It should be noted here that LVMGUI is a GUI app (as the name implies) and requires Java, while LVM is a VIO app and can be run from a command line boot. It looks and feels similar to FDISK, but it presents two views: logical and physical. FDISK didn't differentiate between the two. These views corresponds to the concepts described at the beginning of this article. Basically the physical view shows physical disks and lets users manage partitions while logical view presents volumes. One important concept must be introduced here, and that is a compatibility volume.  A compatibility volume corresponds to old FDISK partitions. During WSeB installation, the installer automatically converts all existing partitions to compatibility volumes. This conversion technically means that the installer writes a special block of LVM data to the sector following the partition table. OSes other than WSeB won't see any difference at all. It is however necessary to manage all partitions/volumes exclusively with LVM after this conversion.

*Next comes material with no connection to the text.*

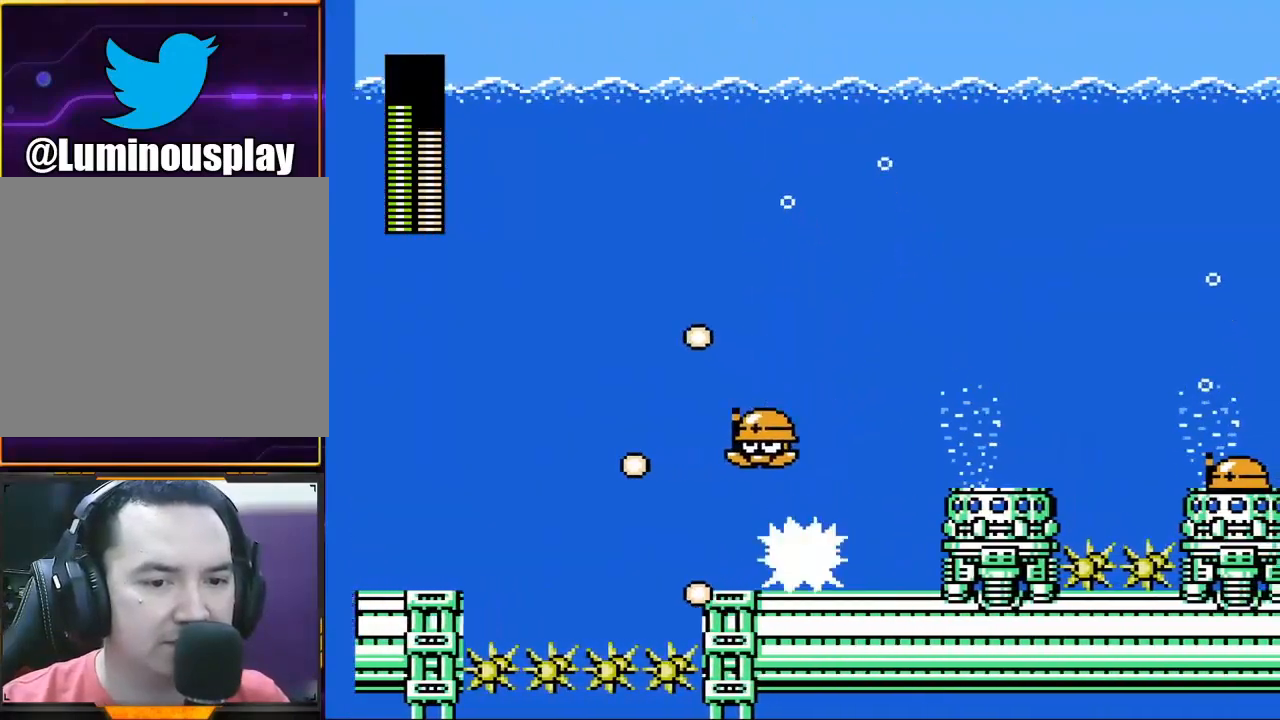
{"buttons": [], "left_stick": "right", "events": []}
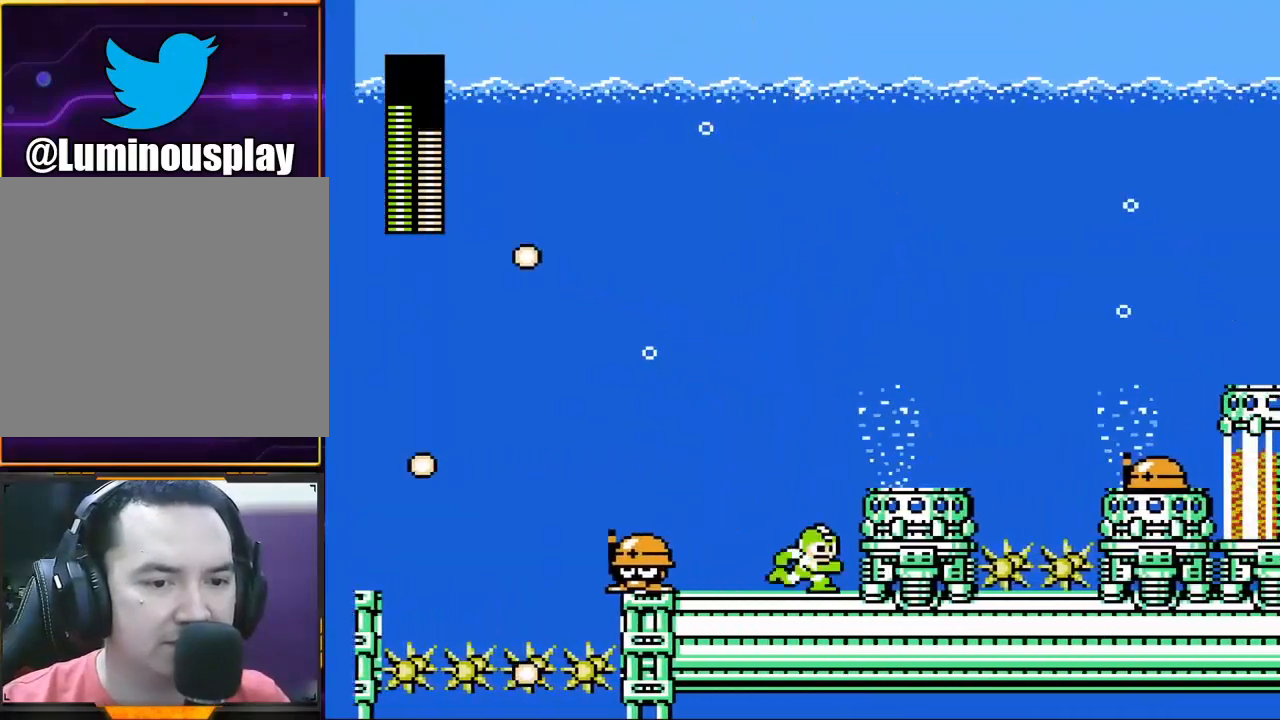
{"buttons": ["A"], "left_stick": "right", "events": [[400, "A", "down"]]}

I've captured several screenshots of LVM and LVMGUI to give users unacquainted with LVM some idea of what they can expect. First, there's the logical view of LVM: See screenshot

Now there's the physical view of the same system. See screenshot

And finally a glance at LVMGUI. It looks pretty cool but takes ages to start. Personally I prefer the VIO version. Disk 3 is a ZIP-100 by the way and G: is a FAT32 partition. See screenshot

All FAT, HPFS, FAT32 etc. partitions can reside on either compatibility or LVM volumes, however other OSes will only be able to access them on compatibility volumes.  JFS on the other hand must be created on LVM volumes. Those were already described above and enjoy all the flexibility of LVM, such as spanning multiple physical disks or online expansion.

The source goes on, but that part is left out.